Quantum optimal control of the Dicke manifold in Rydberg atom arrays

The ability to engineer and control quantum states of many-body systems is a central challenge in quantum information science. For a register of $N$ qubits, the full Hilbert space dimension grows exponentially as $2^N$, rendering generic state preparation and control infeasible without exploiting structure or symmetry. A particularly important and physically motivated restriction is to the fully symmetric subspace, spanned by the Dicke states, which are simultaneous eigenstates of collective spin $J=N/2$. Ensembles of Rydberg atoms interacting via electric dipoles in two-dimensional tweezer arrays form a promising platform for achieving such control.

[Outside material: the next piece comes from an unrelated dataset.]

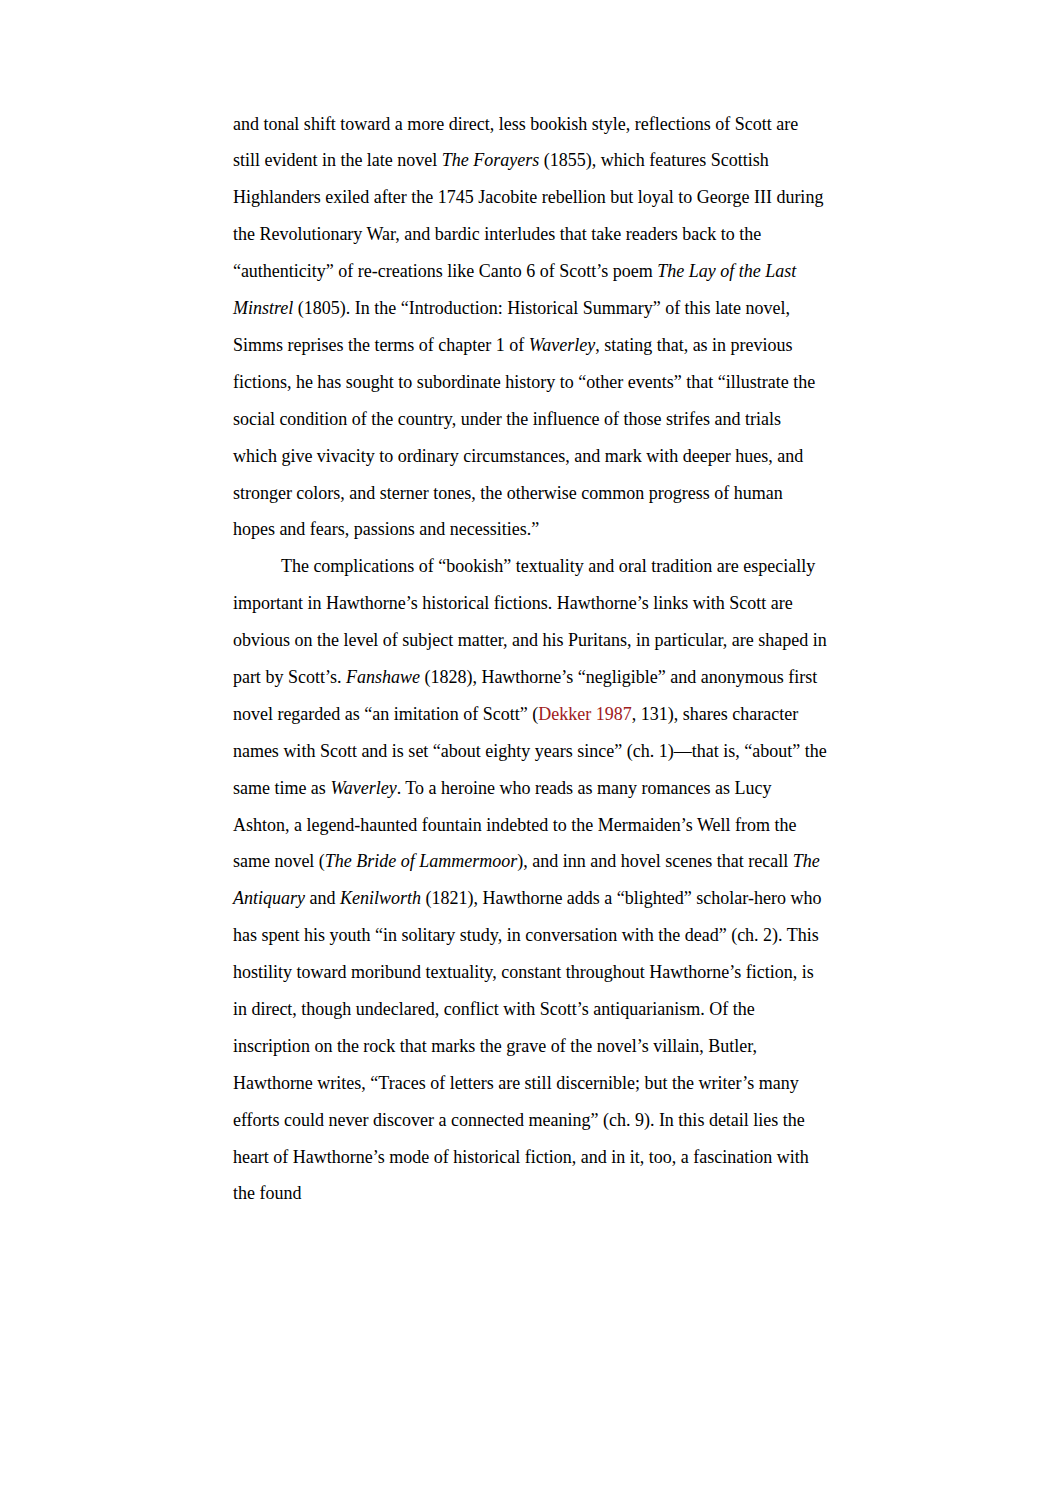and tonal shift toward a more direct, less bookish style, reflections of Scott are still evident in the late novel The Forayers (1855), which features Scottish Highlanders exiled after the 1745 Jacobite rebellion but loyal to George III during the Revolutionary War, and bardic interludes that take readers back to the “authenticity” of re-creations like Canto 6 of Scott’s poem The Lay of the Last Minstrel (1805). In the “Introduction: Historical Summary” of this late novel, Simms reprises the terms of chapter 1 of Waverley, stating that, as in previous fictions, he has sought to subordinate history to “other events” that “illustrate the social condition of the country, under the influence of those strifes and trials which give vivacity to ordinary circumstances, and mark with deeper hues, and stronger colors, and sterner tones, the otherwise common progress of human hopes and fears, passions and necessities.”
The complications of “bookish” textuality and oral tradition are especially important in Hawthorne’s historical fictions. Hawthorne’s links with Scott are obvious on the level of subject matter, and his Puritans, in particular, are shaped in part by Scott’s. Fanshawe (1828), Hawthorne’s “negligible” and anonymous first novel regarded as “an imitation of Scott” (Dekker 1987, 131), shares character names with Scott and is set “about eighty years since” (ch. 1)—that is, “about” the same time as Waverley. To a heroine who reads as many romances as Lucy Ashton, a legend-haunted fountain indebted to the Mermaiden’s Well from the same novel (The Bride of Lammermoor), and inn and hovel scenes that recall The Antiquary and Kenilworth (1821), Hawthorne adds a “blighted” scholar-hero who has spent his youth “in solitary study, in conversation with the dead” (ch. 2). This hostility toward moribund textuality, constant throughout Hawthorne’s fiction, is in direct, though undeclared, conflict with Scott’s antiquarianism. Of the inscription on the rock that marks the grave of the novel’s villain, Butler, Hawthorne writes, “Traces of letters are still discernible; but the writer’s many efforts could never discover a connected meaning” (ch. 9). In this detail lies the heart of Hawthorne’s mode of historical fiction, and in it, too, a fascination with the found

However, the finite range of dipole-dipole interactions poses a challenge to generating and controlling the Dicke manifold because the Hamiltonian incurs leakage from the computational subspace. To counteract this leakage, we perform quantum optimal control algorithms on a truncated Hilbert space according to our newly developed method of ``irrep distillation'' (IRD), which captures the process by which the symmetric subspace couples to leakage error-spaces, using only linear-scaling Hilbert dimension. We implement gradient ascent pulse engineering (GrAPE) on control schemes with little or no local addressing, to generate resourceful states like Greenberger-Horne-Zeilinger, Dicke, and extremal quantum states. We benchmark each scheme of IRD-GrAPE for its quantum speed limit (QSL), as well as exactly testing pulse fidelities on small system sizes and predicting fidelities using higher-order IRD on larger systems.